SOURCE TEXT -
Sunday, December 12, 2004
 

Review: Metal Gear Solid: The Twin Snakes (GC)
Posted by Ryan :: 6:08 PM

What does one do when they are caught up in the hype that is Metal Gear Solid 3: Snake Eater, but only own a Gamecube? They do the next best thing, or in some people’s opinions the best thing, and pick up Metal Gear Solid: The Twin Snakes. Konami, along with Silicon Knights, have given one of the greatest games of its time, 1998’s Metal Gear Solid for the Playstation, a well deserved facelift. However, this remake is not along the lines as Capcom’s complete overhaul of the original Resident Evil, also for the Gamecube. There are a few additions to the original, a few changes and a much better looking game here, but level structures, item placement & over all strategies are nearly identical to that of the game released six years ago.

I’m sure many of you are familiar with the storyline of Metal Gear Solid, so I’ll try to keep it short and sweet. Our hero, Solid Snake, is brought out of retirement to investigate a nuclear warhead storage facility that has been taken over by a group of terrorists, who have also taken two very important men hostage. Your objective is to find out what the hell is going on and save the two hostages. Sounds simple enough, right? Not so fast, this is a Metal Gear game after all, so prepare yourself for plenty of plot twists. From beginning to end, you’ll be guessing who’s on Snake’s side and who’s not. With every cut scene or codec conversation comes another twist in the story. There are more subplots than I could keep track of and more plot holes than a block of swiss cheese. By the end of the game, a majority of the story lines come together, albeit, a bit sloppy. There are also a few loose ends, but most of those carry over to Metal Gear Solid 2: Sons of Liberty. All that aside, the story moves at a reasonable pace and will keep you playing only to find out what hoops Snake has to jump through next. Who is the female soldier who appears to be on Snake’s side? Why is there a ninja in stealth camouflage running lose? What are Vulcan Raven and Liquid Snake thinking by going shirtless in Alaska?

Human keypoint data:
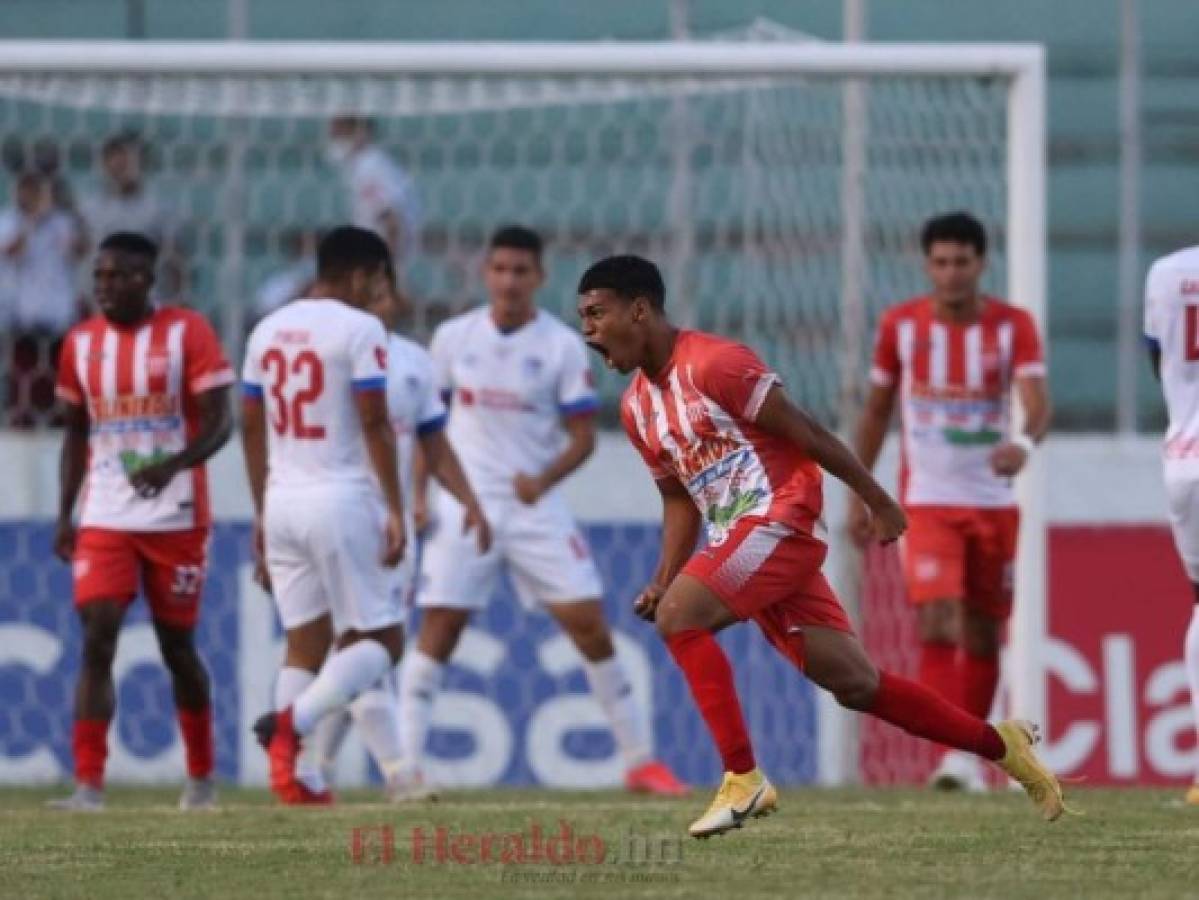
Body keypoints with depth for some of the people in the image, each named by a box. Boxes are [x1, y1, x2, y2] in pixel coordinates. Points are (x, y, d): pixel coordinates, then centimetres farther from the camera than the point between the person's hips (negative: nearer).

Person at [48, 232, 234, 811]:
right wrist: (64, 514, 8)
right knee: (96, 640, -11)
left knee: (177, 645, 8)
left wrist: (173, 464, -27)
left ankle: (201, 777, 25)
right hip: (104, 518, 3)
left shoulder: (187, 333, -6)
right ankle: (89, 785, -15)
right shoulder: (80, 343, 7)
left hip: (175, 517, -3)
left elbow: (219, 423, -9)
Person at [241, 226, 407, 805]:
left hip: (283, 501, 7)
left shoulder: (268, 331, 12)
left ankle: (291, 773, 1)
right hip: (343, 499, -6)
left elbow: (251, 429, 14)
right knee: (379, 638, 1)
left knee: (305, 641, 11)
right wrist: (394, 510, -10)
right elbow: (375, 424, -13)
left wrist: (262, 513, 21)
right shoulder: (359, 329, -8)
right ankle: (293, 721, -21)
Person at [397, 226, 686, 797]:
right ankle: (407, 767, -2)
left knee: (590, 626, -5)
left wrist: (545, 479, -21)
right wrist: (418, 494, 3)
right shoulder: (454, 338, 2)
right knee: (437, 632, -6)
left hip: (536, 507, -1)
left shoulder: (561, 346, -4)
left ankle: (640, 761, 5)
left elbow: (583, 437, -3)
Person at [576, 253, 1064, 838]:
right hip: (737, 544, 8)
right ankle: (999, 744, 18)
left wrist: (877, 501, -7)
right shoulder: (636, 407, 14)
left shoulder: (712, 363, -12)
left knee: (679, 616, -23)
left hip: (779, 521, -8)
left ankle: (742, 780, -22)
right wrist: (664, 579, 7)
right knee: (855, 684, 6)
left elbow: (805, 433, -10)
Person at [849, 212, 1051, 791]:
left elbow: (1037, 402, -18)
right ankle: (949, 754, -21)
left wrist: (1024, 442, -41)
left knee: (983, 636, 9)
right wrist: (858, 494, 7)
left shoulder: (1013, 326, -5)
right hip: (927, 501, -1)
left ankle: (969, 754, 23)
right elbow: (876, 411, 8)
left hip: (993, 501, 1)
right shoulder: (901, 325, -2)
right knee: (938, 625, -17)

* * *

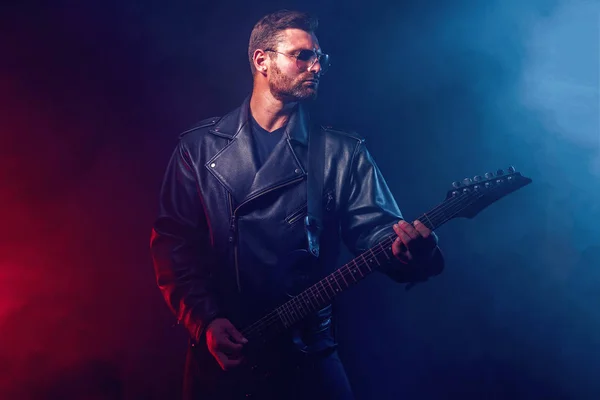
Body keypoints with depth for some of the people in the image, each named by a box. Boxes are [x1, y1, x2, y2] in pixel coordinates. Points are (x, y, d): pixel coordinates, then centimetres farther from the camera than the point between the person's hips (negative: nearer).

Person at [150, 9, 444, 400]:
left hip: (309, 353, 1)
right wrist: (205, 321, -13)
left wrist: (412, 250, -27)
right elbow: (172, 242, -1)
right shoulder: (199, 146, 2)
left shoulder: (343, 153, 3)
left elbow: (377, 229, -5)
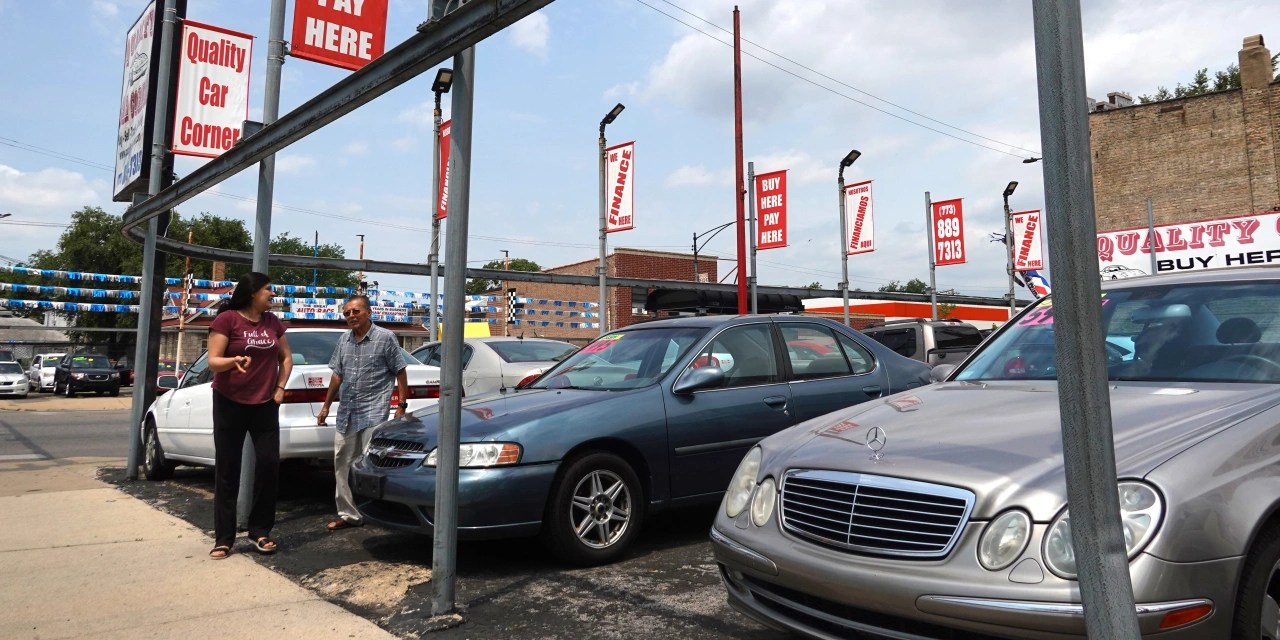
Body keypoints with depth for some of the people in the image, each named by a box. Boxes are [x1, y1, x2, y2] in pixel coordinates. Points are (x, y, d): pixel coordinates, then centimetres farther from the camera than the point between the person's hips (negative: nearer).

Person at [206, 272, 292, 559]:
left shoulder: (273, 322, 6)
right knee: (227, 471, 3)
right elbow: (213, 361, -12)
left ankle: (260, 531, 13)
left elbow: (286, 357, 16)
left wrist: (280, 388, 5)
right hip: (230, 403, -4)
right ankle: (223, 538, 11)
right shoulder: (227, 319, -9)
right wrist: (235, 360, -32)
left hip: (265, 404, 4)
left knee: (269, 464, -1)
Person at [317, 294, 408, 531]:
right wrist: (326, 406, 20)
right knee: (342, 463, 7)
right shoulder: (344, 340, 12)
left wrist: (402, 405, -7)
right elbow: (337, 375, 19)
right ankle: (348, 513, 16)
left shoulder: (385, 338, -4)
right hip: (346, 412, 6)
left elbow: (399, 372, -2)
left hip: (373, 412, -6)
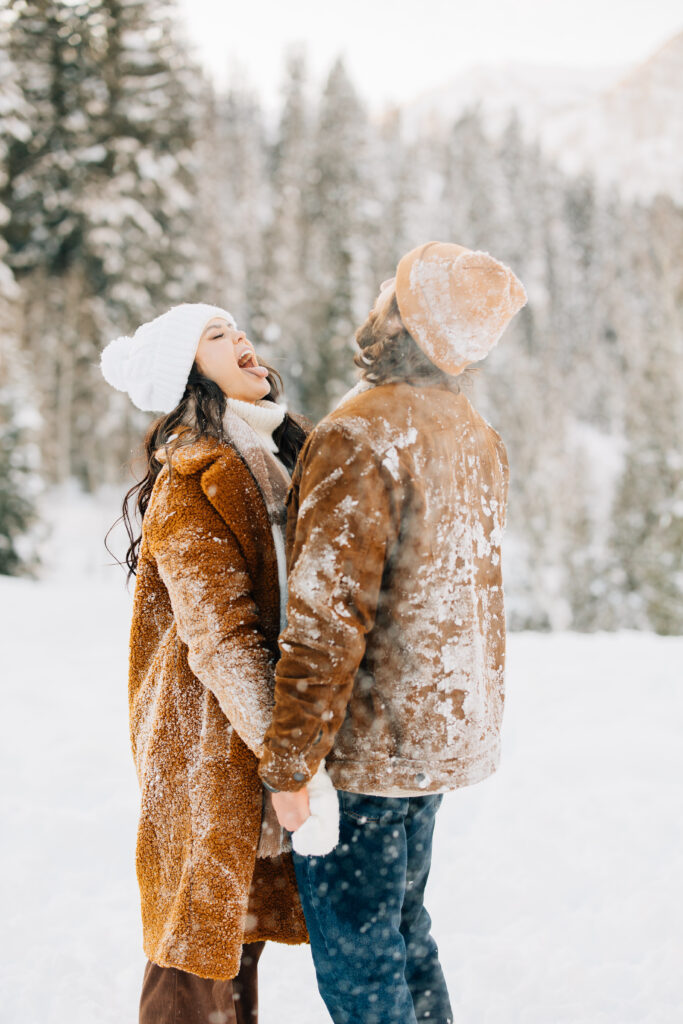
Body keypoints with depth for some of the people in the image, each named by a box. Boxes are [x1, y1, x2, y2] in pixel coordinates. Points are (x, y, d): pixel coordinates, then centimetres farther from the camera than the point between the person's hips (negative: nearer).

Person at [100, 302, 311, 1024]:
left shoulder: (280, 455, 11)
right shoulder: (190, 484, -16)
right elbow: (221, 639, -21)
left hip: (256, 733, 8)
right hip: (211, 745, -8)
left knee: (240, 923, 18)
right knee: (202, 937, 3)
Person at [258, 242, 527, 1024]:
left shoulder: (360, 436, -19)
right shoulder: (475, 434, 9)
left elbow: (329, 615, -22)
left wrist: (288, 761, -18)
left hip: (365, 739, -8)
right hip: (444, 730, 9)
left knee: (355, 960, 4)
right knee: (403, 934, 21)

==

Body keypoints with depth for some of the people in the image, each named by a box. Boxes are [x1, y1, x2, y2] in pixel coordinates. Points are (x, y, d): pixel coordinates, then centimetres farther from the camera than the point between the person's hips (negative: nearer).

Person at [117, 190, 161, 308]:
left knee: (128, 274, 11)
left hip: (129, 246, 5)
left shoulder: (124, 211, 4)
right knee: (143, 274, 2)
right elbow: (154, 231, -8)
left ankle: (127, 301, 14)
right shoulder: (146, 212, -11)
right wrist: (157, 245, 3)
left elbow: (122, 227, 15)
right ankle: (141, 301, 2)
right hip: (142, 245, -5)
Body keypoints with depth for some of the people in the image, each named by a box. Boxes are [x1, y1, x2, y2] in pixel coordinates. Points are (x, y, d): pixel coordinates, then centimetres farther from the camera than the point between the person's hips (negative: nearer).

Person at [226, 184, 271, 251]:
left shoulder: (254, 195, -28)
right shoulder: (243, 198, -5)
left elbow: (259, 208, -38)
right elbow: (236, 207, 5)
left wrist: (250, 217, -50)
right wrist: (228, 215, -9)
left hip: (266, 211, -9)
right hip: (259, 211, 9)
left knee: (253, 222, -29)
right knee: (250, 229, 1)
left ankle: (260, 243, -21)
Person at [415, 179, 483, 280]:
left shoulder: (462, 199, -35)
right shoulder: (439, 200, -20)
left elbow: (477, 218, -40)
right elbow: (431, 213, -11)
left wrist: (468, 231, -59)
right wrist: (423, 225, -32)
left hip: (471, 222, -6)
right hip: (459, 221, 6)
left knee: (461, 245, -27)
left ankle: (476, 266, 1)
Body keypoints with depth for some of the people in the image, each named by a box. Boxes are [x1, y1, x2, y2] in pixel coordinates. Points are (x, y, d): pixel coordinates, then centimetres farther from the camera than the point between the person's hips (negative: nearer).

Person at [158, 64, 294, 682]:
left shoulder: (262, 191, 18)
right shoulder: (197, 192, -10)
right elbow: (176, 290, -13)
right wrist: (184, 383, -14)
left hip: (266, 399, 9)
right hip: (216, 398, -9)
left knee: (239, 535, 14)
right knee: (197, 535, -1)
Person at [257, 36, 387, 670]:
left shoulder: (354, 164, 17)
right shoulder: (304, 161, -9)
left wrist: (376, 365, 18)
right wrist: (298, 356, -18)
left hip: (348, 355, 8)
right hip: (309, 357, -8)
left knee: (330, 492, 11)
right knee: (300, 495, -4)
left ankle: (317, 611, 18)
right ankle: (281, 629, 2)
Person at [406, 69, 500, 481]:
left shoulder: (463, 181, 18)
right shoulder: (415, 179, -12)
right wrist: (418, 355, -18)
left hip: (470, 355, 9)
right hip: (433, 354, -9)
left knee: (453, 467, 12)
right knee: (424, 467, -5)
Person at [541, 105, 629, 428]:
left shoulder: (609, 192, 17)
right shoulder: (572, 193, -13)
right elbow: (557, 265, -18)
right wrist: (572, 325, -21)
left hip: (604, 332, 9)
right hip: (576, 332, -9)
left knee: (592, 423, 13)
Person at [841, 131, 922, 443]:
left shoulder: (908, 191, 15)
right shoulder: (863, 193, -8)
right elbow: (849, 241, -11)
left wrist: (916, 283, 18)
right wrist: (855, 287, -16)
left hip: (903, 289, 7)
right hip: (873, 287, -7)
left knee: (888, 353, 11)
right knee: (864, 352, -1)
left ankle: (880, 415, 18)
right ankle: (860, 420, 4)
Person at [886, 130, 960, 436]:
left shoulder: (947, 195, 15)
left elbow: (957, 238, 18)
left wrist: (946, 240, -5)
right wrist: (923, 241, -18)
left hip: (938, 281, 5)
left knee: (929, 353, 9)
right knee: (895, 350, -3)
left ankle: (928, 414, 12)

TASK TO CARRY OUT - Write the next part of the Metal Gear Solid: The Twin Snakes review, picking up right after its final sentence.

RESULT -
Let’s get the obvious out of the way, this game looks great. The cinematics have been completely redone, top to bottom. Under the direction of famed Japanese director Ryuhei Kitamura (Versus), the action sequences have been re-choreographed to include Matrix-esque bullet time sequences and enough acrobatic foot work you’d think Snake was a member of the Cirque du Solei. In fact, it’s a bit too much. The coolness of said special effect has worn off, but you wouldn’t know it from watching the cut scenes. To say that the bullet time concept was beaten like a dead horse in regards to this game is an understatement. One thing I did find odd, for all the work that went into the cut scenes and the game itself, faces in codec conversations have not been updated. They remain identical to those in the original. In regards to in-game graphics, it looks just as good as its two sequels. Also of note, I don’t remember there being so much blood in the previous game’s cut scenes, but if you have small children, make sure they are pre-occupied with a stuffed animal or an electric socket before watching any cut scene involving the ninja.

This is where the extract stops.